You can type \l (that's a backslash and a lowercase L) to see a list of all the databases that are loaded by default:

Figure 0.16: List of databases on Linux

Figure 0.16: List of databases on Linux

Note

We've covered how to install PostgreSQL on Ubuntu and Debian-based systems here. For instructions to install it on other distributions, please refer to your distribution's documentation. The PostgreSQL download page for Linux can be found at: https://www.postgresql.org/download/linux/.

Installation on MacOS

This section will help you install PostgreSQL on MacOS. Before you start installing the software, make sure you have the Homebrew package manager installed on your system. If you don't, head over to https://brew.sh/ and paste the script provided on the webpage in a MacOS Terminal (the Terminal app) and press the return key. Follow the prompts that appear and wait for the script to finish installation.

Note

The following instructions are written based on MacOS Catalina version 10.15.6, which was the latest version at the time of writing. For more help on using Terminal, refer to the following link: https://support.apple.com/en-in/guide/terminal/apd5265185d-f365-44cb-8b09-71a064a42125/mac.

Figure 0.17: Installing Homebrew

Figure 0.17: Installing Homebrew

Once Homebrew is installed, follow these steps to install PostgreSQL:

  1. Open a new Terminal window. Type in the following three commands in succession followed by the return key to install the PostgreSQL package:
    brew doctor 
    brew update
    brew install postgres

    Wait for the installation to complete. Depending on your local setup and connection speed, you will see messages similar to those shown below (note that only the partial installation log is shown here):

    Figure 0.18: Installation Progress (partially shown) – PostgreSQL

    Figure 0.18: Installation Progress (partially shown) – PostgreSQL

  2. Once the installation completes, start the PostgreSQL process by typing the following command in Terminal and pressing the return key:
    pg_ctl -D /usr/local/var/postgres start

    You should see an output similar to the following:

    Figure 0.19: Starting the PostgreSQL process

    Figure 0.19: Starting the PostgreSQL process

  3. Once the process is started, login to the PostgreSQL shell using the default superuser called postgres as follows (press the return key to execute the command):
    psql postgres
  4. You can type \l (that's a backslash and a lowercase L) followed by the return key to see a list of all the databases that are loaded by default:
    Figure 0.20: List of databases loaded by default

Figure 0.20: List of databases loaded by default

Enter \q and then press the return key to quit the PostgreSQL shell.

Note

pgAdmin will get installed automatically along with PostgreSQL 12.

Installing Python

Installing Python on Windows:

  1. Find your desired version of Python on the official installation page at https://www.anaconda.com/distribution/#windows.
  2. Ensure that you select Python 3.7 from the download page.
  3. Ensure that you install the correct architecture for your computer system—that is, either 32-bit or 64-bit. You can find out this information in the System Properties window of your OS.
  4. After you download the installer, simply double-click on the file and follow the user-friendly prompts on-screen.

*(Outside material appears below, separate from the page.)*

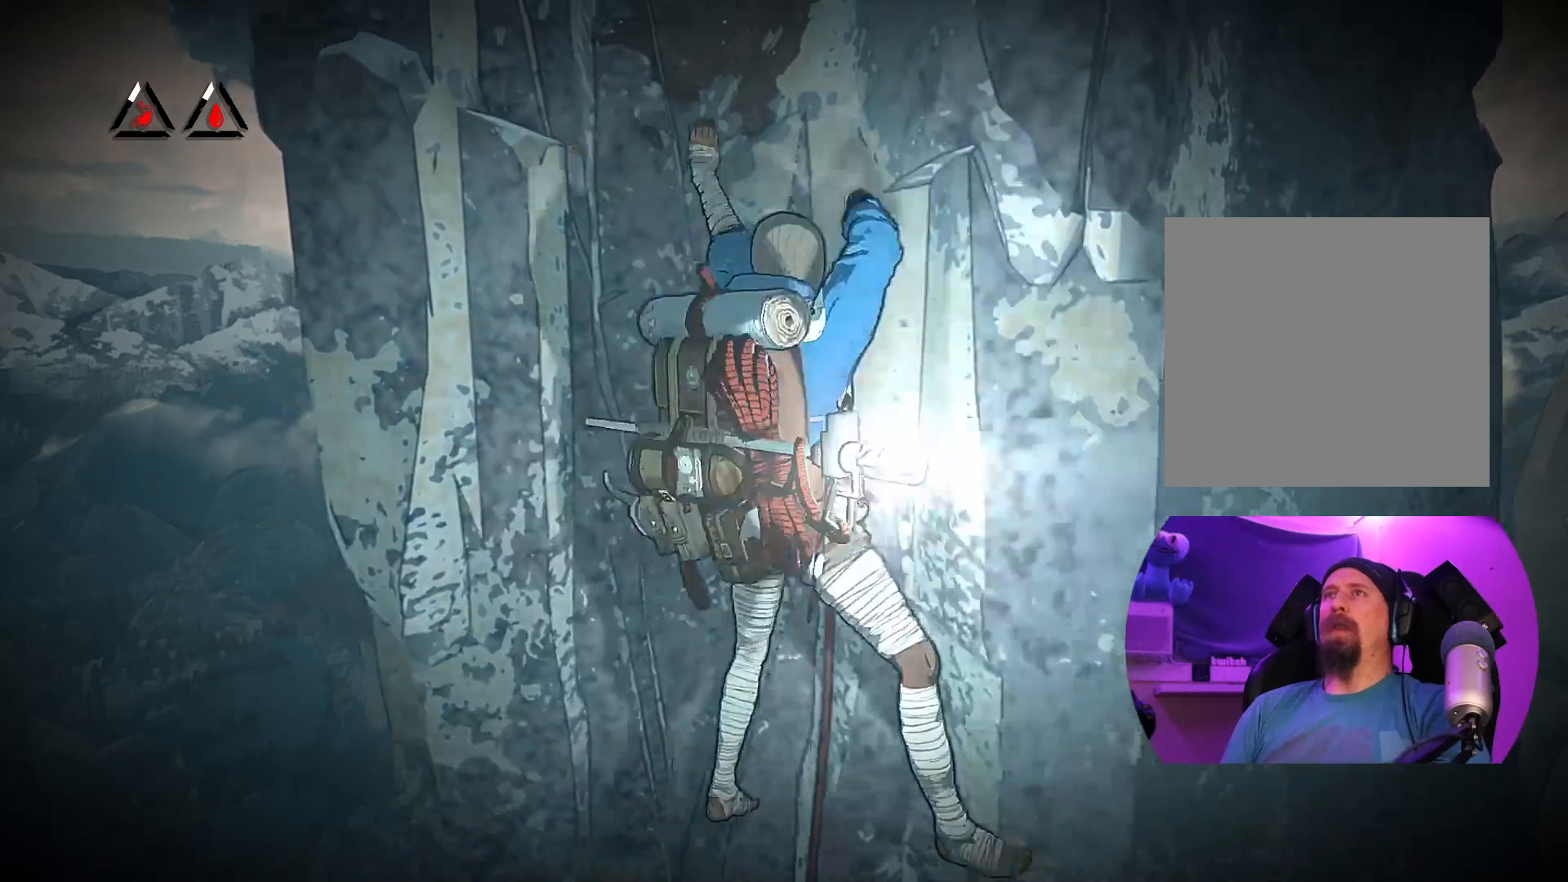
{"buttons": [], "left_stick": "center", "right_stick": "center", "events": [[33, "R1", "down"], [33, "left_stick", "up-left"], [300, "R1", "up"], [317, "left_stick", "center"]]}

Installing Python on Linux:

To install Python on Linux, you have a couple of good options:

  1. Open Command Prompt and verify that p\Python 3 is not already installed by running python3 --version.
  2. To install Python 3, run this:
    sudo apt-get update
    sudo apt-get install python3.7
  3. If you encounter problems, there are numerous sources online that can help you troubleshoot the issue.
  4. You can also install Python by downloading the Anaconda Linux installer from https://www.anaconda.com/distribution/#linux and following the instructions.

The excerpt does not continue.